The catastrophic developments in Ukraine should be a wakeup call for the free world. It may be shocking to realize it, but bad guys are bad and always will be. In the face of that stark reality, democracies need economic weapons to control the worst inclinations of such countries and avoid wars.
So far, the U.S. still enjoys dominance. But the longer that it presumes its position is certain, the more quickly it will erode. The U.S. is in a race with nations that are desperate to surpass it economically, militarily and technologically and won’t spend a minute twisting themselves into knots over environmental, social and governance issues.
That brings us to banks.
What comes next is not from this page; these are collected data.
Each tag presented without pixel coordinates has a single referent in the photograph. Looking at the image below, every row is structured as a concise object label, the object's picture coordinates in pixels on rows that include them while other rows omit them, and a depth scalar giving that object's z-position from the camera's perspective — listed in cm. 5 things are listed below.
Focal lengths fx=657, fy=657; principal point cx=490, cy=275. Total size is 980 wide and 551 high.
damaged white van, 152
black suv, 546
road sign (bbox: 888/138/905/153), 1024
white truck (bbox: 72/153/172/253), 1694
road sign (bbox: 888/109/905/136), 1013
Assuming we believe that world security turns on the United States continuing to have the economic and banking power to orchestrate the fiscal suffocation of renegade countries, if current trends continue, that may not continue for long. The U.S. has only one bank in the top five in the world measured by assets. J.P. Morgan Chase is number five, behind four Chinese banks. In 1970, the Unites States had four of the five largest banks, and seven of the top 10.
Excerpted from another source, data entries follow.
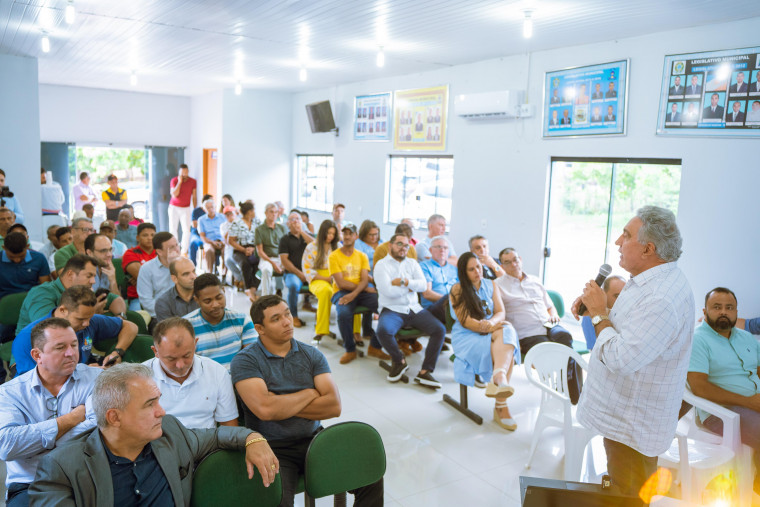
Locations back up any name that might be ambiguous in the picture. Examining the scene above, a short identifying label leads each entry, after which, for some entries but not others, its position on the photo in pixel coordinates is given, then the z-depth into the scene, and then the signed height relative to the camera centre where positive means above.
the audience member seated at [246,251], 7.80 -0.99
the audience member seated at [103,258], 4.31 -0.66
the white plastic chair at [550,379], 3.48 -1.18
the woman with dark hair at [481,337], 4.21 -1.14
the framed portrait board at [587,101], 5.79 +0.99
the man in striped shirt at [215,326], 3.25 -0.86
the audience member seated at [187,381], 2.52 -0.92
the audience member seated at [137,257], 4.91 -0.74
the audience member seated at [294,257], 6.77 -0.93
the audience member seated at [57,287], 3.50 -0.73
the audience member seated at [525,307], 4.68 -0.97
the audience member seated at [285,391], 2.58 -0.98
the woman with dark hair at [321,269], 6.13 -0.98
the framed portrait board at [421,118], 8.12 +1.00
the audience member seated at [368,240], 6.64 -0.65
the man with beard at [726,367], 3.15 -0.95
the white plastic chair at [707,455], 2.89 -1.33
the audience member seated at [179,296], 3.75 -0.80
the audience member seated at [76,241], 4.80 -0.62
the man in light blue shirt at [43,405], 2.19 -0.97
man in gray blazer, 1.76 -0.94
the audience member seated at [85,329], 2.82 -0.86
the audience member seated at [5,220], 5.63 -0.51
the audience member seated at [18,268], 4.52 -0.79
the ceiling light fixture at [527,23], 4.94 +1.45
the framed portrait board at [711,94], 4.78 +0.92
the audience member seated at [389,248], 5.90 -0.66
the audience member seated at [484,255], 5.18 -0.62
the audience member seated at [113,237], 5.65 -0.65
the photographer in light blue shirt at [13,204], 6.89 -0.44
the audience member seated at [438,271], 5.82 -0.86
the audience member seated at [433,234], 6.55 -0.59
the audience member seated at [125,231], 7.58 -0.77
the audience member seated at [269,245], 7.28 -0.87
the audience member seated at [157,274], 4.54 -0.80
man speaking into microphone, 2.13 -0.58
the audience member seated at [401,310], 5.03 -1.15
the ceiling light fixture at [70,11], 4.93 +1.37
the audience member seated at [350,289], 5.67 -1.08
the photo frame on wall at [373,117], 9.23 +1.12
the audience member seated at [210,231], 9.20 -0.87
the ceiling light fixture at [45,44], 6.05 +1.34
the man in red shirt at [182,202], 11.94 -0.56
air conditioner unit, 6.77 +1.04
American financial power is steadily slipping, and with it the ability to ensure the country’s and the world’s economic and geopolitical stability. And what will have happen if the world giddily adopts some cryptocurrency or stablecoin as an alternative global currency and the dollar is not able to be used to impose sanctions to prevent global conflicts?
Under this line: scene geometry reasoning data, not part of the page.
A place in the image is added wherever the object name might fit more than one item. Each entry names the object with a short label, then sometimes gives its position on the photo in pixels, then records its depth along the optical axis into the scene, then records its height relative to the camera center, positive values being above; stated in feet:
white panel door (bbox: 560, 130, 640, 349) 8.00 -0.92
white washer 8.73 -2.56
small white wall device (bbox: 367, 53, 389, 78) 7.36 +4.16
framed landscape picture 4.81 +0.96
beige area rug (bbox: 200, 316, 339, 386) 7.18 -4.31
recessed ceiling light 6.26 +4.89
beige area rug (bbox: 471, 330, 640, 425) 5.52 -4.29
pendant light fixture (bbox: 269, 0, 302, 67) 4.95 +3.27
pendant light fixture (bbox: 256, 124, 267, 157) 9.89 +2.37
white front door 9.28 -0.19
In the face of this reality politicians continuously seek to find ways to restrain U.S. banks and allocate credit based on the politics of the moment. But the empirical evidence says that in the last 50 years, the number of banks and savings institutions in America has dropped from approximately 20,000 to 5,000 as the market share of the top 10 U.S. banks measured by assets has increased from about 22 percent to 60 percent.
Some see this as a dangerous trend, but there is more liquidity, capital, credit and product availability in the financial system serving a broader range of customers than ever before. In the last decade alone, the number of unbanked Americans dropped by 3 percent.
Those who would handicap our financial system’s ability to run the race by arbitrarily fretting over issues long since obliterated by technology and world events to restrict the healthy growth of the U.S. banking system will now hopefully wake up and appreciate how economic power translates into geopolitical power. The U.S. knows how to regulate and nurture both a stable and powerful banking system.
We can address the need to maintain both a powerful economic machine and one that is safe and secure and that serves the interests of consumers and the planet. There are important roles for both large and community banks to take.
As long as we prioritize the maintenance of an economy and banking system that are powerful enough to protect our democracy, we will be on the right path. If we don’t, lesser priorities will never have a chance to matter.
Thomas P. Vartanian is executive director of the Financial Technology & Cybersecurity Center and author of “200 Years of American Financial Panics: Crashes, Recessions, Depressions And The Technology That Will Change It All.”